While Laser Tag is a physical game that involves running around a large maze, one of the keys to getting a high score involves employing a good strategy. Running around like a chicken with its head cut off is generally not the best way to go. Following basic rules like, “Don’t stand in the same place if you are getting hit every five seconds” and, “You can’t sneak up on people very well if you are yelling at one of your friends twenty feet away” can dramatically increase your score. Despite the use of the word “laser” in the name of the game, you don’t have to be a rocket scientist to be a decent player. I’ve seen quite a few thirteen year olds girls with neon color hair and various metal objects in their nose get impressive rankings once the scores were tallied.

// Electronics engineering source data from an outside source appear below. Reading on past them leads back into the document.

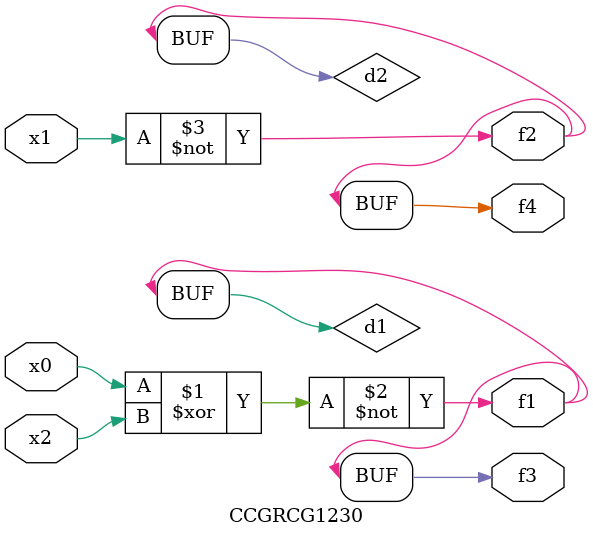
<source format=v>
module CCGRCG1230(
	input x0, x1, x2,
	output f1, f2, f3, f4
);

	wire d1, d2, d3;

	xnor (d1, x0, x2);
	nand (d2, x1);
	nor (d3, x1, x2);
	assign f1 = d1;
	assign f2 = d2;
	assign f3 = d1;
	assign f4 = d2;
endmodule

</source>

Being skilled at Laser Tag and longing for various members of N’SYNC do not seem to be mutually exclusive.

Now you know insofar as can be described in eight hundred and twenty-four words what I like to do for fun. This story would’ve used more words if I wasn’t so lazy with the use of contractions, or fewer words if I eased up on the tangentially relevant anecdotes. If you are the type to stay awake at night wondering about my entertainment habits, you are going to have to think about something else tonight. I suggest going into your living room, turning the television to some random cable channel, and start thinking, “Now how have I managed to survive this long with a kitchen that doesn’t include a restaurant quality portable rotisserie cooker?”